Task to complete:
Repeat the data exactly as it appears.

(Document structure recognition data)
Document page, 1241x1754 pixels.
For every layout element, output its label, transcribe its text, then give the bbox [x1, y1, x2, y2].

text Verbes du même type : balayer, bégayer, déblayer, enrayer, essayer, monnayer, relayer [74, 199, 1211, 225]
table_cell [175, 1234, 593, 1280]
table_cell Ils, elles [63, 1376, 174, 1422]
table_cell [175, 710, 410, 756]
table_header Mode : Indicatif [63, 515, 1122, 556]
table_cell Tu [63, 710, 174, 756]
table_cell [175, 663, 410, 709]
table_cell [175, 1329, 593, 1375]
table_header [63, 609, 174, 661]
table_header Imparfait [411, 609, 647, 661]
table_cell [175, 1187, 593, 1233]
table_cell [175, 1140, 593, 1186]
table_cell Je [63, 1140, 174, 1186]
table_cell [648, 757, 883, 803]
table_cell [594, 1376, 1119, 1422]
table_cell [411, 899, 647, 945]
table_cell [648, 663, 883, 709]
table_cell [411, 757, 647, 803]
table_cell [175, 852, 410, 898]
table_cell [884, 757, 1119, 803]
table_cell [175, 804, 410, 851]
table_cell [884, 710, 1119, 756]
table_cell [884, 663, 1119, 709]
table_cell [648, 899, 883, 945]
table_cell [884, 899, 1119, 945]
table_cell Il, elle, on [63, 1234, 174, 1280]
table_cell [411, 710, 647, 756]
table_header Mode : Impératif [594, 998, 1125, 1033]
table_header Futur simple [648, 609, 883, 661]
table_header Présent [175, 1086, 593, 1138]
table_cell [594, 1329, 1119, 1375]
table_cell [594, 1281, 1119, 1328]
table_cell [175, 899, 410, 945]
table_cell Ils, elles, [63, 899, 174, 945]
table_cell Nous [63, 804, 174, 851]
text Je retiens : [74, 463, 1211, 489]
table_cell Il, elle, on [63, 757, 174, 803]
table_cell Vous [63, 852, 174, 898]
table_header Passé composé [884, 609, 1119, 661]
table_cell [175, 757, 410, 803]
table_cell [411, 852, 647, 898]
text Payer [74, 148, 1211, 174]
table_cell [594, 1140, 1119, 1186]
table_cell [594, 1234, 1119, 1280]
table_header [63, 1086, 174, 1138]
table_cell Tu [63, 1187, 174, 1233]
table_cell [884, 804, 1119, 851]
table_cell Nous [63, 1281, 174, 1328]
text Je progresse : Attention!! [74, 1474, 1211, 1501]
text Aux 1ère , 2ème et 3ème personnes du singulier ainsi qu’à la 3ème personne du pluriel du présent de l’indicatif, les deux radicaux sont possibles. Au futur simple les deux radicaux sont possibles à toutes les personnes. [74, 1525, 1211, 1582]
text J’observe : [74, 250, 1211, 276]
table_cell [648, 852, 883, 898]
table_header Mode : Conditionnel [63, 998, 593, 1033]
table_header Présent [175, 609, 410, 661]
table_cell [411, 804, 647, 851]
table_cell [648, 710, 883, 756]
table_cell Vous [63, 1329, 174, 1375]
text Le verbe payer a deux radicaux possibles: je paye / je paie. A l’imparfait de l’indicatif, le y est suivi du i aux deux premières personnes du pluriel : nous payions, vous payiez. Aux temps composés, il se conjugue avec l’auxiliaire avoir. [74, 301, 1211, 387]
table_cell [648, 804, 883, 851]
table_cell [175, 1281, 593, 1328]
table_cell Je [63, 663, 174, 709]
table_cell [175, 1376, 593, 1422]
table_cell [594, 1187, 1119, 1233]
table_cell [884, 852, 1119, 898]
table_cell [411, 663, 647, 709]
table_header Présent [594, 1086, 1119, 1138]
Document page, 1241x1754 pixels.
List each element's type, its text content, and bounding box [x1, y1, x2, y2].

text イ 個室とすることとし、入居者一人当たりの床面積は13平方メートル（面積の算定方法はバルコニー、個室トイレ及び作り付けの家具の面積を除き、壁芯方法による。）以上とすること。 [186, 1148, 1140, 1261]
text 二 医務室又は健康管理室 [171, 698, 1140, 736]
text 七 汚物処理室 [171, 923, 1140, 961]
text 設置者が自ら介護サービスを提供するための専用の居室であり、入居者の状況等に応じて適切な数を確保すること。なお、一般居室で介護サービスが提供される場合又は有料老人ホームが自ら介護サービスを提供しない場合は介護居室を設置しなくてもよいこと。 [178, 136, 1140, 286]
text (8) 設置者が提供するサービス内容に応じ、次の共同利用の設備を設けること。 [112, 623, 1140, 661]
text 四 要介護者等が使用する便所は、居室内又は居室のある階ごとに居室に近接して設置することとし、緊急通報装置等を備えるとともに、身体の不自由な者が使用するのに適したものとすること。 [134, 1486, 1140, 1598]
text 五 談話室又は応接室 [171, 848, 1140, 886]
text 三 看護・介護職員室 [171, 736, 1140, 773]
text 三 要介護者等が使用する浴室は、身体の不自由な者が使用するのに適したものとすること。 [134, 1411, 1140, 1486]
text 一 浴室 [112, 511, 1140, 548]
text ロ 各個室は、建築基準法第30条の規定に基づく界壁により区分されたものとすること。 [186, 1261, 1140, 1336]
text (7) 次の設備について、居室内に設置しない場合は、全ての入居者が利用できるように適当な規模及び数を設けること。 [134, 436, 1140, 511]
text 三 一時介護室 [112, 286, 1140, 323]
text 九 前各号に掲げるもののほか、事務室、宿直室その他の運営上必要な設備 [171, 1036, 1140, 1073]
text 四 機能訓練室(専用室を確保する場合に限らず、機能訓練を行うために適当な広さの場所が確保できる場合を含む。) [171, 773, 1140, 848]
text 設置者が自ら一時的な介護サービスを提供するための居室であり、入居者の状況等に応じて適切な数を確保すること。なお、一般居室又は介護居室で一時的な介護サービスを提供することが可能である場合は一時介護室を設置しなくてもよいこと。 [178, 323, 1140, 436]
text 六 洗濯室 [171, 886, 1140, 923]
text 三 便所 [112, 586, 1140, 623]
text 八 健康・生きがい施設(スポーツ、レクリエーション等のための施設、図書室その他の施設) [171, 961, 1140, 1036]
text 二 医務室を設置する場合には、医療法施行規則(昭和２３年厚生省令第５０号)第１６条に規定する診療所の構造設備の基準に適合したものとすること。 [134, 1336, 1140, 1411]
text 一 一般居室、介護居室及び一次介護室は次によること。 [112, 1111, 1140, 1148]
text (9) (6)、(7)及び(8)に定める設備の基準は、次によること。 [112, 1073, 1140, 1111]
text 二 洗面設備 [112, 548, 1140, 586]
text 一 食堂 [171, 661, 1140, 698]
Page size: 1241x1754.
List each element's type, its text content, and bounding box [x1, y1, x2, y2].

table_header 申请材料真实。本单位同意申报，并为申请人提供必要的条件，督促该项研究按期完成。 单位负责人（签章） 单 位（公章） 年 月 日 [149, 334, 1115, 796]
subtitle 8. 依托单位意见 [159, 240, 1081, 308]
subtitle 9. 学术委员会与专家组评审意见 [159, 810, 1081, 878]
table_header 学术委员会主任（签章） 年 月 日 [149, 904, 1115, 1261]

Written reply:
Document page, 1241x1754 pixels.
For every layout element, output its label, transcribe its text, then give the bbox [x1, y1, x2, y2].

text Verbes du même type : balayer, bégayer, déblayer, enrayer, essayer, monnayer, relayer [74, 199, 1211, 225]
table_cell [175, 1234, 593, 1280]
table_cell Ils, elles [63, 1376, 174, 1422]
table_cell [175, 710, 410, 756]
table_header Mode : Indicatif [63, 515, 1122, 556]
table_cell Tu [63, 710, 174, 756]
table_cell [175, 663, 410, 709]
table_cell [175, 1329, 593, 1375]
table_header [63, 609, 174, 661]
table_header Imparfait [411, 609, 647, 661]
table_cell [175, 1187, 593, 1233]
table_cell [175, 1140, 593, 1186]
table_cell Je [63, 1140, 174, 1186]
table_cell [648, 757, 883, 803]
table_cell [594, 1376, 1119, 1422]
table_cell [411, 899, 647, 945]
table_cell [648, 663, 883, 709]
table_cell [411, 757, 647, 803]
table_cell [175, 852, 410, 898]
table_cell [884, 757, 1119, 803]
table_cell [175, 804, 410, 851]
table_cell [884, 710, 1119, 756]
table_cell [884, 663, 1119, 709]
table_cell [648, 899, 883, 945]
table_cell [884, 899, 1119, 945]
table_cell Il, elle, on [63, 1234, 174, 1280]
table_cell [411, 710, 647, 756]
table_header Mode : Impératif [594, 998, 1125, 1033]
table_header Futur simple [648, 609, 883, 661]
table_header Présent [175, 1086, 593, 1138]
table_cell [594, 1329, 1119, 1375]
table_cell [594, 1281, 1119, 1328]
table_cell [175, 899, 410, 945]
table_cell Ils, elles, [63, 899, 174, 945]
table_cell Nous [63, 804, 174, 851]
text Je retiens : [74, 463, 1211, 489]
table_cell Il, elle, on [63, 757, 174, 803]
table_cell Vous [63, 852, 174, 898]
table_header Passé composé [884, 609, 1119, 661]
table_cell [175, 757, 410, 803]
table_cell [411, 852, 647, 898]
text Payer [74, 148, 1211, 174]
table_cell [594, 1140, 1119, 1186]
table_cell [594, 1234, 1119, 1280]
table_header [63, 1086, 174, 1138]
table_cell Tu [63, 1187, 174, 1233]
table_cell [884, 804, 1119, 851]
table_cell Nous [63, 1281, 174, 1328]
text Je progresse : Attention!! [74, 1474, 1211, 1501]
text Aux 1ère , 2ème et 3ème personnes du singulier ainsi qu’à la 3ème personne du pluriel du présent de l’indicatif, les deux radicaux sont possibles. Au futur simple les deux radicaux sont possibles à toutes les personnes. [74, 1525, 1211, 1582]
text J’observe : [74, 250, 1211, 276]
table_cell [648, 852, 883, 898]
table_header Mode : Conditionnel [63, 998, 593, 1033]
table_header Présent [175, 609, 410, 661]
table_cell [411, 804, 647, 851]
table_cell [648, 710, 883, 756]
table_cell Vous [63, 1329, 174, 1375]
text Le verbe payer a deux radicaux possibles: je paye / je paie. A l’imparfait de l’indicatif, le y est suivi du i aux deux premières personnes du pluriel : nous payions, vous payiez. Aux temps composés, il se conjugue avec l’auxiliaire avoir. [74, 301, 1211, 387]
table_cell [648, 804, 883, 851]
table_cell [175, 1281, 593, 1328]
table_cell Je [63, 663, 174, 709]
table_cell [175, 1376, 593, 1422]
table_cell [594, 1187, 1119, 1233]
table_cell [884, 852, 1119, 898]
table_cell [411, 663, 647, 709]
table_header Présent [594, 1086, 1119, 1138]
Document page, 1241x1754 pixels.
List each element's type, its text content, and bounding box [x1, y1, x2, y2].

text イ 個室とすることとし、入居者一人当たりの床面積は13平方メートル（面積の算定方法はバルコニー、個室トイレ及び作り付けの家具の面積を除き、壁芯方法による。）以上とすること。 [186, 1148, 1140, 1261]
text 二 医務室又は健康管理室 [171, 698, 1140, 736]
text 七 汚物処理室 [171, 923, 1140, 961]
text 設置者が自ら介護サービスを提供するための専用の居室であり、入居者の状況等に応じて適切な数を確保すること。なお、一般居室で介護サービスが提供される場合又は有料老人ホームが自ら介護サービスを提供しない場合は介護居室を設置しなくてもよいこと。 [178, 136, 1140, 286]
text (8) 設置者が提供するサービス内容に応じ、次の共同利用の設備を設けること。 [112, 623, 1140, 661]
text 四 要介護者等が使用する便所は、居室内又は居室のある階ごとに居室に近接して設置することとし、緊急通報装置等を備えるとともに、身体の不自由な者が使用するのに適したものとすること。 [134, 1486, 1140, 1598]
text 五 談話室又は応接室 [171, 848, 1140, 886]
text 三 看護・介護職員室 [171, 736, 1140, 773]
text 三 要介護者等が使用する浴室は、身体の不自由な者が使用するのに適したものとすること。 [134, 1411, 1140, 1486]
text 一 浴室 [112, 511, 1140, 548]
text ロ 各個室は、建築基準法第30条の規定に基づく界壁により区分されたものとすること。 [186, 1261, 1140, 1336]
text (7) 次の設備について、居室内に設置しない場合は、全ての入居者が利用できるように適当な規模及び数を設けること。 [134, 436, 1140, 511]
text 三 一時介護室 [112, 286, 1140, 323]
text 九 前各号に掲げるもののほか、事務室、宿直室その他の運営上必要な設備 [171, 1036, 1140, 1073]
text 四 機能訓練室(専用室を確保する場合に限らず、機能訓練を行うために適当な広さの場所が確保できる場合を含む。) [171, 773, 1140, 848]
text 設置者が自ら一時的な介護サービスを提供するための居室であり、入居者の状況等に応じて適切な数を確保すること。なお、一般居室又は介護居室で一時的な介護サービスを提供することが可能である場合は一時介護室を設置しなくてもよいこと。 [178, 323, 1140, 436]
text 六 洗濯室 [171, 886, 1140, 923]
text 三 便所 [112, 586, 1140, 623]
text 八 健康・生きがい施設(スポーツ、レクリエーション等のための施設、図書室その他の施設) [171, 961, 1140, 1036]
text 二 医務室を設置する場合には、医療法施行規則(昭和２３年厚生省令第５０号)第１６条に規定する診療所の構造設備の基準に適合したものとすること。 [134, 1336, 1140, 1411]
text 一 一般居室、介護居室及び一次介護室は次によること。 [112, 1111, 1140, 1148]
text (9) (6)、(7)及び(8)に定める設備の基準は、次によること。 [112, 1073, 1140, 1111]
text 二 洗面設備 [112, 548, 1140, 586]
text 一 食堂 [171, 661, 1140, 698]
Page size: 1241x1754.
List each element's type, its text content, and bounding box [x1, y1, x2, y2].

table_header 申请材料真实。本单位同意申报，并为申请人提供必要的条件，督促该项研究按期完成。 单位负责人（签章） 单 位（公章） 年 月 日 [149, 334, 1115, 796]
subtitle 8. 依托单位意见 [159, 240, 1081, 308]
subtitle 9. 学术委员会与专家组评审意见 [159, 810, 1081, 878]
table_header 学术委员会主任（签章） 年 月 日 [149, 904, 1115, 1261]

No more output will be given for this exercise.